Dataset extract:
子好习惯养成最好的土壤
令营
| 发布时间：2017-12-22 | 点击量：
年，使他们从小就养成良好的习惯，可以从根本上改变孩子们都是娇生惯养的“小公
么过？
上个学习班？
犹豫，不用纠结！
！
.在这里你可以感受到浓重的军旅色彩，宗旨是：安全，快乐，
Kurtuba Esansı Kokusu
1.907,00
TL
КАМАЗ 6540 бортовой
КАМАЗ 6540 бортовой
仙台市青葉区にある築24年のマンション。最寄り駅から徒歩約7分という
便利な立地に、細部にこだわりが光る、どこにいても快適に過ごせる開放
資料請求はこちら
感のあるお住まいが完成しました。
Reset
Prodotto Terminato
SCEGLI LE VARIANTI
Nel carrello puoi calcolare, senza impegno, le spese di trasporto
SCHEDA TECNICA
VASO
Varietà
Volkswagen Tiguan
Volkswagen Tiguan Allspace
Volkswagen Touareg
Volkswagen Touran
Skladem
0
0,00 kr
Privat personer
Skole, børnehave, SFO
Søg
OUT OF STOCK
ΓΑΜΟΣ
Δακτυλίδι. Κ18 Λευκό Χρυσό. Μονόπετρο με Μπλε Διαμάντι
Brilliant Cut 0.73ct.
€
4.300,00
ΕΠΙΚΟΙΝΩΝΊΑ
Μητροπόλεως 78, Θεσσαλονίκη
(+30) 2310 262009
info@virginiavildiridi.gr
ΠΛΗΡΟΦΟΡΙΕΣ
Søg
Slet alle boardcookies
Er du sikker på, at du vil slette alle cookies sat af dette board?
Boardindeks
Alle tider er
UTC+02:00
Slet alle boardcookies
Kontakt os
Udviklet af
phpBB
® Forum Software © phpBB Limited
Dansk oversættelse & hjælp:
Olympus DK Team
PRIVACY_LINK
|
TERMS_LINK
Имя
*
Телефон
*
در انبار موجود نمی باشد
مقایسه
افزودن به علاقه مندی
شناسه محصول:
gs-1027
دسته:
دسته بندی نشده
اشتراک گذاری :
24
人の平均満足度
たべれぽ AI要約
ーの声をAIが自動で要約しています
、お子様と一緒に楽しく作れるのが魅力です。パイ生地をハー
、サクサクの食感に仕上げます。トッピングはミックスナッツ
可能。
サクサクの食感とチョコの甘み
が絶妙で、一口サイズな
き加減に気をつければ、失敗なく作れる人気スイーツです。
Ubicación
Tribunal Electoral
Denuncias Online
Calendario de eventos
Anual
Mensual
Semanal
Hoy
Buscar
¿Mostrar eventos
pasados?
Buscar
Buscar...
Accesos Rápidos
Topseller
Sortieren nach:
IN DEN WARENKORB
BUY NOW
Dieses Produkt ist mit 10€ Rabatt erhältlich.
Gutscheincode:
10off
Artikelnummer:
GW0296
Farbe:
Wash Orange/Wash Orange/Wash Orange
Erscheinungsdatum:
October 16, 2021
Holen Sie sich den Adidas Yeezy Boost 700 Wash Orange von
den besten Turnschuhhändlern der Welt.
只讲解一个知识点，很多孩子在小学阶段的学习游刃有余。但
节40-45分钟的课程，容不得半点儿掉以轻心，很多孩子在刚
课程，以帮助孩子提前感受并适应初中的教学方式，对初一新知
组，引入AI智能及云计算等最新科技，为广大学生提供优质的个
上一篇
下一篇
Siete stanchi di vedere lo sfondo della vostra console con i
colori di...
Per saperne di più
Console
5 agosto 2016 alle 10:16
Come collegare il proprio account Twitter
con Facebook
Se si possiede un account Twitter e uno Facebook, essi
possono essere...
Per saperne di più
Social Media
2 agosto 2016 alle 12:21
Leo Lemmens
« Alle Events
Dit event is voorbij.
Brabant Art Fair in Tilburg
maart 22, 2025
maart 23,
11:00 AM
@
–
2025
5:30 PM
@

Prompt: Please reproduce the text of the listing above line by line, with no change to any word.

Completed exercise:
子好习惯养成最好的土壤
令营
| 发布时间：2017-12-22 | 点击量：
年，使他们从小就养成良好的习惯，可以从根本上改变孩子们都是娇生惯养的“小公
么过？
上个学习班？
犹豫，不用纠结！
！
.在这里你可以感受到浓重的军旅色彩，宗旨是：安全，快乐，
Kurtuba Esansı Kokusu
1.907,00
TL
КАМАЗ 6540 бортовой
КАМАЗ 6540 бортовой
仙台市青葉区にある築24年のマンション。最寄り駅から徒歩約7分という
便利な立地に、細部にこだわりが光る、どこにいても快適に過ごせる開放
資料請求はこちら
感のあるお住まいが完成しました。
Reset
Prodotto Terminato
SCEGLI LE VARIANTI
Nel carrello puoi calcolare, senza impegno, le spese di trasporto
SCHEDA TECNICA
VASO
Varietà
Volkswagen Tiguan
Volkswagen Tiguan Allspace
Volkswagen Touareg
Volkswagen Touran
Skladem
0
0,00 kr
Privat personer
Skole, børnehave, SFO
Søg
OUT OF STOCK
ΓΑΜΟΣ
Δακτυλίδι. Κ18 Λευκό Χρυσό. Μονόπετρο με Μπλε Διαμάντι
Brilliant Cut 0.73ct.
€
4.300,00
ΕΠΙΚΟΙΝΩΝΊΑ
Μητροπόλεως 78, Θεσσαλονίκη
(+30) 2310 262009
info@virginiavildiridi.gr
ΠΛΗΡΟΦΟΡΙΕΣ
Søg
Slet alle boardcookies
Er du sikker på, at du vil slette alle cookies sat af dette board?
Boardindeks
Alle tider er
UTC+02:00
Slet alle boardcookies
Kontakt os
Udviklet af
phpBB
® Forum Software © phpBB Limited
Dansk oversættelse & hjælp:
Olympus DK Team
PRIVACY_LINK
|
TERMS_LINK
Имя
*
Телефон
*
در انبار موجود نمی باشد
مقایسه
افزودن به علاقه مندی
شناسه محصول:
gs-1027
دسته:
دسته بندی نشده
اشتراک گذاری :
24
人の平均満足度
たべれぽ AI要約
ーの声をAIが自動で要約しています
、お子様と一緒に楽しく作れるのが魅力です。パイ生地をハー
、サクサクの食感に仕上げます。トッピングはミックスナッツ
可能。
サクサクの食感とチョコの甘み
が絶妙で、一口サイズな
き加減に気をつければ、失敗なく作れる人気スイーツです。
Ubicación
Tribunal Electoral
Denuncias Online
Calendario de eventos
Anual
Mensual
Semanal
Hoy
Buscar
¿Mostrar eventos
pasados?
Buscar
Buscar...
Accesos Rápidos
Topseller
Sortieren nach:
IN DEN WARENKORB
BUY NOW
Dieses Produkt ist mit 10€ Rabatt erhältlich.
Gutscheincode:
10off
Artikelnummer:
GW0296
Farbe:
Wash Orange/Wash Orange/Wash Orange
Erscheinungsdatum:
October 16, 2021
Holen Sie sich den Adidas Yeezy Boost 700 Wash Orange von
den besten Turnschuhhändlern der Welt.
只讲解一个知识点，很多孩子在小学阶段的学习游刃有余。但
节40-45分钟的课程，容不得半点儿掉以轻心，很多孩子在刚
课程，以帮助孩子提前感受并适应初中的教学方式，对初一新知
组，引入AI智能及云计算等最新科技，为广大学生提供优质的个
上一篇
下一篇
Siete stanchi di vedere lo sfondo della vostra console con i
colori di...
Per saperne di più
Console
5 agosto 2016 alle 10:16
Come collegare il proprio account Twitter
con Facebook
Se si possiede un account Twitter e uno Facebook, essi
possono essere...
Per saperne di più
Social Media
2 agosto 2016 alle 12:21
Leo Lemmens
« Alle Events
Dit event is voorbij.
Brabant Art Fair in Tilburg
maart 22, 2025
maart 23,
11:00 AM
@
–
2025
5:30 PM
@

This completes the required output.